Yarışa böyle bir amaçla katılacağı duyulduğunda başlayan tartışmalar tam da koşması gereken dakika ve saniyede koşunca coştu. Seçme yarışına katılma kriteri 1:04:00 olarak açıklanmıştı, Walmsley Houston'da tam olarak 1:04:00 ve 312 mili saniyede koştu. Tabii bu sonuç çok konuşuldu. Kimisi kriteri sağlıyor dedi kimisi sağlamıyor. Çünkü USATF'ın kriterleri açıkladığı yazısında kurallar çok net belirtilmemiş. Ancak yarış sonrasında USATF'ın her hafta yayınladığı bülteninde Walmsley'in kriteri sağladığına yönelik ifadeler var. Sonuçta seçme yarışına katılacak.

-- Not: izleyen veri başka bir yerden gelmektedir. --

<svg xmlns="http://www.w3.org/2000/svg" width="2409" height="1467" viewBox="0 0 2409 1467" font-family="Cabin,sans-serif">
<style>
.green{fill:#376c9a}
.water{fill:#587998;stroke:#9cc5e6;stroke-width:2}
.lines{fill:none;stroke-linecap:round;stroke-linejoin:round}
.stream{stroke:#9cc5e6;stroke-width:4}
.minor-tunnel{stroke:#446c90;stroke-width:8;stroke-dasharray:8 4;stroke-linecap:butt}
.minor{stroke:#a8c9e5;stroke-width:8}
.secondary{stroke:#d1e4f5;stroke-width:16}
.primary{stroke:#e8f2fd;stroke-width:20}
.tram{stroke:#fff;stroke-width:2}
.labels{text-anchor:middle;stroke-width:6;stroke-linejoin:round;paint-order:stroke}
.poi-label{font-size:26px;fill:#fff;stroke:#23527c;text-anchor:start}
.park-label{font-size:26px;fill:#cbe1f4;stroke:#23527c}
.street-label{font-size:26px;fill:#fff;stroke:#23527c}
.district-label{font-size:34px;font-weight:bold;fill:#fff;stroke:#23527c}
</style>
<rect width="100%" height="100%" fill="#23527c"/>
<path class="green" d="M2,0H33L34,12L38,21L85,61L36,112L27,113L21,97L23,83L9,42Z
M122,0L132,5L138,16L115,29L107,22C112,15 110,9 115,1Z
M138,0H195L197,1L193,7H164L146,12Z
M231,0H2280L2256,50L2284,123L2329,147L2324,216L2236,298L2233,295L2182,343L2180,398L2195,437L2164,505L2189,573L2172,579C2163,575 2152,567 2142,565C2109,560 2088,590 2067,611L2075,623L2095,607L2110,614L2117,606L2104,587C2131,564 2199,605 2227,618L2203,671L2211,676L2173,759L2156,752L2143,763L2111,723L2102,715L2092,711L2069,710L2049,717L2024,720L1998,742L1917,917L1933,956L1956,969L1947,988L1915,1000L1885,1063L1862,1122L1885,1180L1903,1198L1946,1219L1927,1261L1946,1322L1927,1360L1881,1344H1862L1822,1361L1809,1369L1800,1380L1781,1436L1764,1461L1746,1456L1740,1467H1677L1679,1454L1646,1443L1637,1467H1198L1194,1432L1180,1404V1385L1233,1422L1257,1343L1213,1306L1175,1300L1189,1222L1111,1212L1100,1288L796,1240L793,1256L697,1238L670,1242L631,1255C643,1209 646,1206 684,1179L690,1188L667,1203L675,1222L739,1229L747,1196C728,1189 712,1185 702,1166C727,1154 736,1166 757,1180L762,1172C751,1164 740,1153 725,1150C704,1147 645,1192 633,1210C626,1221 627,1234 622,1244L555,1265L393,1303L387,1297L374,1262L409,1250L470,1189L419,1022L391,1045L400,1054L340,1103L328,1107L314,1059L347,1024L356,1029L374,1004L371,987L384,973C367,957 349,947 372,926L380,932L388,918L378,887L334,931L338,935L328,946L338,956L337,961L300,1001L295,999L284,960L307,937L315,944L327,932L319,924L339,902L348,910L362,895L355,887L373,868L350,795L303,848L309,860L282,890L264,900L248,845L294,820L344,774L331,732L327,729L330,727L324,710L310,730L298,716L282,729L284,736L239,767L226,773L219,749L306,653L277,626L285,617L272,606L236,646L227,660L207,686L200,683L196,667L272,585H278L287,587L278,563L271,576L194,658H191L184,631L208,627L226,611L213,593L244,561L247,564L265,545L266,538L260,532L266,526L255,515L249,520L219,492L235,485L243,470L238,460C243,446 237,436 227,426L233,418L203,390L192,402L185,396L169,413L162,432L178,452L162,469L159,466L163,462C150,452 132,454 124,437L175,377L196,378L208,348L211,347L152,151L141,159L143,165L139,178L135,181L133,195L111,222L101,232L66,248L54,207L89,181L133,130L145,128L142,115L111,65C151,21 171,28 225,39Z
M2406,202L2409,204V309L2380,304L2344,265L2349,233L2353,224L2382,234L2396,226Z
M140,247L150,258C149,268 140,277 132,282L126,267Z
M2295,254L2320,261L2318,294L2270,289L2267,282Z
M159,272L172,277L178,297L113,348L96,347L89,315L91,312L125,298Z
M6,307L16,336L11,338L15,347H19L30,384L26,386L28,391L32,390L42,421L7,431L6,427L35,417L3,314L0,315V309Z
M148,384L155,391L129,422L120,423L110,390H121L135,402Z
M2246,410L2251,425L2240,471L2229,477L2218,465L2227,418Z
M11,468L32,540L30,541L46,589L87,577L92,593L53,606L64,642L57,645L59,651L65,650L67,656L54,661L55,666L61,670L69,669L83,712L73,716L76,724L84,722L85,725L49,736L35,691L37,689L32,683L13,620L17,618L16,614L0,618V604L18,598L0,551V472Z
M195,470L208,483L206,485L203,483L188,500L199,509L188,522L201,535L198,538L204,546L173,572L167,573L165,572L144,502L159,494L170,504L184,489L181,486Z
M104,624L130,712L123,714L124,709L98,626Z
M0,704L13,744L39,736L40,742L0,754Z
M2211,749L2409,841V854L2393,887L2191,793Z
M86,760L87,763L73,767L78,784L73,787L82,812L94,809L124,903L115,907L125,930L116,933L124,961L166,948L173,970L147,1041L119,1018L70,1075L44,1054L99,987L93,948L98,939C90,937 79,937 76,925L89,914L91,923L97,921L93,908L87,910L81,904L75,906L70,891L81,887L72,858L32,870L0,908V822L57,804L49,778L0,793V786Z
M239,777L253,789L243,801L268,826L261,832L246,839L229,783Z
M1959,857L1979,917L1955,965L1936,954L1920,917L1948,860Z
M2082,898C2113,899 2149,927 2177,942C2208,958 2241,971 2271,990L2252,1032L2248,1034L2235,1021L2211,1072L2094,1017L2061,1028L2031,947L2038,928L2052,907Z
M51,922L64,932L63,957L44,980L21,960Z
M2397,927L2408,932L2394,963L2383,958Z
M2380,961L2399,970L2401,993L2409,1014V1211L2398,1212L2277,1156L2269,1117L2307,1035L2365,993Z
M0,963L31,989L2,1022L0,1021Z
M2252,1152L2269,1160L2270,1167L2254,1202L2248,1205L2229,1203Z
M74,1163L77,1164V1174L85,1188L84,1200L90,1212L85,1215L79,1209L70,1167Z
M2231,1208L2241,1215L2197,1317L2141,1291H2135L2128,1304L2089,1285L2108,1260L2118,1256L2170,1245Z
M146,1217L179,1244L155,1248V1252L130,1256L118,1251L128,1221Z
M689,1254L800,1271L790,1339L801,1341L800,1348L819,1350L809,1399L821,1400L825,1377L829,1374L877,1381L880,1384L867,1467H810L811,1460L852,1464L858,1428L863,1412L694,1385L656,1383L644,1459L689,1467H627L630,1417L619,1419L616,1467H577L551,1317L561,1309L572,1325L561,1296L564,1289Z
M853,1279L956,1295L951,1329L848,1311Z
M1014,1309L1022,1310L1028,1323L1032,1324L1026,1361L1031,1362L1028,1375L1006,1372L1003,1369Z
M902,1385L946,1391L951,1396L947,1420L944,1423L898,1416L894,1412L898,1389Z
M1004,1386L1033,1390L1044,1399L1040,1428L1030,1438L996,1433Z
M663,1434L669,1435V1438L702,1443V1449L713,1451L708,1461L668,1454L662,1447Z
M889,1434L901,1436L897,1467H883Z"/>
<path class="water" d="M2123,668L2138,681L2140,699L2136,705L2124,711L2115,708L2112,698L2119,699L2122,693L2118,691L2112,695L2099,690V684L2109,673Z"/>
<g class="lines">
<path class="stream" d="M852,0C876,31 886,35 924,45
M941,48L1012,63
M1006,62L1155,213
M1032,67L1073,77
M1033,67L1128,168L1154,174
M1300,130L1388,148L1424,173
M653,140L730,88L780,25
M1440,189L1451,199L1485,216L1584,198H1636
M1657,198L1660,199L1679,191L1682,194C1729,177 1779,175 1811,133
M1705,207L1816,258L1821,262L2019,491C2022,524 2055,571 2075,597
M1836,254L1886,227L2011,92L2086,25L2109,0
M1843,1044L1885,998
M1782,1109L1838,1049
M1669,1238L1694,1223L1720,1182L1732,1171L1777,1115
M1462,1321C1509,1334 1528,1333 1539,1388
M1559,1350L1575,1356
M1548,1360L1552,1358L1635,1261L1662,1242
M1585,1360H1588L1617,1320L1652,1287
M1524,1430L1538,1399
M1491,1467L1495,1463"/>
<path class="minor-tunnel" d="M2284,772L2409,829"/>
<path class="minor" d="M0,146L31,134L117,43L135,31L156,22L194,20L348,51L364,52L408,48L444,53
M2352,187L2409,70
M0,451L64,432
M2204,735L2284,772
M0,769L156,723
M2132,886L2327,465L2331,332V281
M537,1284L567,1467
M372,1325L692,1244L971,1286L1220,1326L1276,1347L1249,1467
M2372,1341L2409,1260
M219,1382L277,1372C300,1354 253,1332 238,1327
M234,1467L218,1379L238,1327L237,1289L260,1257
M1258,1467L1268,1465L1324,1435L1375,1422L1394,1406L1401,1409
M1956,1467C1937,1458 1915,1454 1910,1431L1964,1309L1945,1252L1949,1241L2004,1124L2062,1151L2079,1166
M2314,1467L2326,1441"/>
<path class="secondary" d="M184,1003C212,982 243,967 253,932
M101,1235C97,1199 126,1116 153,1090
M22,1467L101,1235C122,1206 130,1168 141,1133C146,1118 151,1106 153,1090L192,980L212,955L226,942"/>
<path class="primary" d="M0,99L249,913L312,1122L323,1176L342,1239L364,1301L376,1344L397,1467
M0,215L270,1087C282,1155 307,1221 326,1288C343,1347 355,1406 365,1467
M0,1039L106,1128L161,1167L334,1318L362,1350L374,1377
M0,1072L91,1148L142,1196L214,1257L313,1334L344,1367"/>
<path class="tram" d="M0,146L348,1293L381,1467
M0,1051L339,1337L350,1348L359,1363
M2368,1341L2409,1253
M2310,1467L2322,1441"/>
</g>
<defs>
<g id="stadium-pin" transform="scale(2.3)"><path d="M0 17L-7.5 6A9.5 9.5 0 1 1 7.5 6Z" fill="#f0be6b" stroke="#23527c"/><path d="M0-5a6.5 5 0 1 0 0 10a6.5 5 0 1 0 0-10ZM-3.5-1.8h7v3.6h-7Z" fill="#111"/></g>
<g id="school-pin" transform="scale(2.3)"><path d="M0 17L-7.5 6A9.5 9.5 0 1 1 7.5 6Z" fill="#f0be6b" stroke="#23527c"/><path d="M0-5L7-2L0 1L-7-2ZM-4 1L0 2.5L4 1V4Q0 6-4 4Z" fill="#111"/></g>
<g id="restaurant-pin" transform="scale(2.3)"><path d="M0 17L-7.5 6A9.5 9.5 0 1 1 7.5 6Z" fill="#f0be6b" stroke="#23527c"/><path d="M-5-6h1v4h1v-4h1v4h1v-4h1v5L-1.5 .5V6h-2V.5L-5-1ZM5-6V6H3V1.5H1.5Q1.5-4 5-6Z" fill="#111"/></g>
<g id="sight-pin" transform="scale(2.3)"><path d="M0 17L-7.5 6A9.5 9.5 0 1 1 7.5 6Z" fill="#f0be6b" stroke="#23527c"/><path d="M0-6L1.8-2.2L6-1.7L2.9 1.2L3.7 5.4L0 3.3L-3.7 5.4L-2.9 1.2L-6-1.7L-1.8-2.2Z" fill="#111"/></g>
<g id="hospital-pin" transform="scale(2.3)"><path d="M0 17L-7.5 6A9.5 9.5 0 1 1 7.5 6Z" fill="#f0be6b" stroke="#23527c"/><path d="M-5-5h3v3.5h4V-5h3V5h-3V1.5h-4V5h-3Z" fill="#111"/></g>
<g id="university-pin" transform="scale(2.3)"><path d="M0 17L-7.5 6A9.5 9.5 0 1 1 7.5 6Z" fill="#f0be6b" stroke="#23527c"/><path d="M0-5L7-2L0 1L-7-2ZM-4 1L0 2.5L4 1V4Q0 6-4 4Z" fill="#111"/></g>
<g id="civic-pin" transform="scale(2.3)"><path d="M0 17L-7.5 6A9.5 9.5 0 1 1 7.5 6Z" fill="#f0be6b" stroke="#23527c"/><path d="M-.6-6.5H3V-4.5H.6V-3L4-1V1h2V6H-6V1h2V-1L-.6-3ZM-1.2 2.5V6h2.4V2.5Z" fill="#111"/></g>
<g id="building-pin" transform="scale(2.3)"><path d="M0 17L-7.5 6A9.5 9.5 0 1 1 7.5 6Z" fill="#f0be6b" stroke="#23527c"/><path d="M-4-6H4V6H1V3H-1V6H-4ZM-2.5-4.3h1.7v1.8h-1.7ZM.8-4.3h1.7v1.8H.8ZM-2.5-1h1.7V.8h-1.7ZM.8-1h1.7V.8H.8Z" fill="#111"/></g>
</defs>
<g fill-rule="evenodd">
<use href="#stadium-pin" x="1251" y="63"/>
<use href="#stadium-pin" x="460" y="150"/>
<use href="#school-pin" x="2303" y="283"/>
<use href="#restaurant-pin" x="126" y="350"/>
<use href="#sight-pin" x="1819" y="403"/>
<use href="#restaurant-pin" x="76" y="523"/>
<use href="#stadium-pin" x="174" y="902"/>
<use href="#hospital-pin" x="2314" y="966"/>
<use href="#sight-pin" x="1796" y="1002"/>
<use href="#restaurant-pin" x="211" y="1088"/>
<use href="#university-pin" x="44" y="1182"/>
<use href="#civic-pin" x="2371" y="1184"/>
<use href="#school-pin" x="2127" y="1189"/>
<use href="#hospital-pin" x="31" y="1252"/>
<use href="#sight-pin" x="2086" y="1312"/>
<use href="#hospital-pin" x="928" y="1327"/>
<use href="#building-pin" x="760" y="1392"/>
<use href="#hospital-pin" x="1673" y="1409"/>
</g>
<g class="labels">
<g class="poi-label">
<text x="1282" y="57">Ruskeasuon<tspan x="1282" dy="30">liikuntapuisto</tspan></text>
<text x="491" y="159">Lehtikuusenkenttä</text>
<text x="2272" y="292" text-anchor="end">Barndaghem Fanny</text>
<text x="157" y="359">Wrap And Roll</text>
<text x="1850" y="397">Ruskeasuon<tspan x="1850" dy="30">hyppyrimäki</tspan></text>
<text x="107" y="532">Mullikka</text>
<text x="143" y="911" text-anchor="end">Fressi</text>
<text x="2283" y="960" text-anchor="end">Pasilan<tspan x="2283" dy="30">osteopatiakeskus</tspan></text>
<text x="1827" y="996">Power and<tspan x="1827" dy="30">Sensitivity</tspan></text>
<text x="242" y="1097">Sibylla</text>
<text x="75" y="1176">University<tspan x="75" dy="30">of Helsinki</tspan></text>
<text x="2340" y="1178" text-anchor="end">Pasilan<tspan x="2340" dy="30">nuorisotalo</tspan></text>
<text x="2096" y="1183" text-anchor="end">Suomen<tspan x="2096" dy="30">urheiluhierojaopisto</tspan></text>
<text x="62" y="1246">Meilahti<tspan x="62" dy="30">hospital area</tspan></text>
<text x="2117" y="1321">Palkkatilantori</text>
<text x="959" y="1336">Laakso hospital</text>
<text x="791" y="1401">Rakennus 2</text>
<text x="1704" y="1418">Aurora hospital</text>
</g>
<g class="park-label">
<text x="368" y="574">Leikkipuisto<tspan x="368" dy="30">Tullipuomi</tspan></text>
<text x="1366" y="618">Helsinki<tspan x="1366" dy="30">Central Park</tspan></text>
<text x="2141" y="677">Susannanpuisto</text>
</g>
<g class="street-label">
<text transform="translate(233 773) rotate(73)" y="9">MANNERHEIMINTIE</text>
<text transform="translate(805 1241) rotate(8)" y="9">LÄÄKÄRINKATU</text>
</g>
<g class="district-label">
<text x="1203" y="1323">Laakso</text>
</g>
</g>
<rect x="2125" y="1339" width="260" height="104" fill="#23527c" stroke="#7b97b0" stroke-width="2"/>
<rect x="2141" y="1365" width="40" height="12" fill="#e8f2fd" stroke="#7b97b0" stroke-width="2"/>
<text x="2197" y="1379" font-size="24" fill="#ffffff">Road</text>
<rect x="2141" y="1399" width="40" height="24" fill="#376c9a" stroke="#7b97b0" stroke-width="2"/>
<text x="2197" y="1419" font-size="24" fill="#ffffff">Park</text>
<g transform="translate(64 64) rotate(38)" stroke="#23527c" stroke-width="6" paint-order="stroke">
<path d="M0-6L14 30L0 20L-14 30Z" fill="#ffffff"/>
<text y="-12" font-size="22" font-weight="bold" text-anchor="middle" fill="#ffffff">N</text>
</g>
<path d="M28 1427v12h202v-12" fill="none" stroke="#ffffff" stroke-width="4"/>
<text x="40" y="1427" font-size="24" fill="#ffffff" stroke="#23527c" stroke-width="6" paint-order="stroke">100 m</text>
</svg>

Aslında bence zor olan yöntemi seçti. 2:19 maraton koşmak 1:04 yarımaraton koşmaktan daha kolaydı onun için. Zor veya kolay, bir şekilde seçme yarışına katılma hedefini tutturdu. Şu anda tartışma daha önce onun gibisi var mıydı, yoksa ilk defa mı ultra koşan birileri böyle bir şey başardı üzerine. Tabii ki benzer şeyler yapanlar, hatta daha fazlasını yapanlar oldu ama o zamanlar dünya birbirine bu kadar bağlı değildi. Şimdi forumlarda ve değişik sitelerde tüm koşu tarihi masaya yatırıldı ve inceleniyor.
Walmsley'in sonraki hedefi de epey konuşulacak bir yarış; 16 şubatta Western States'in 2014 kazananı Rob Krar ile aynı yarışta, Hong Kong'da Fast 100 Ultra'da koşacak. Bakalım o zaman neler yazılıp, çizilecek?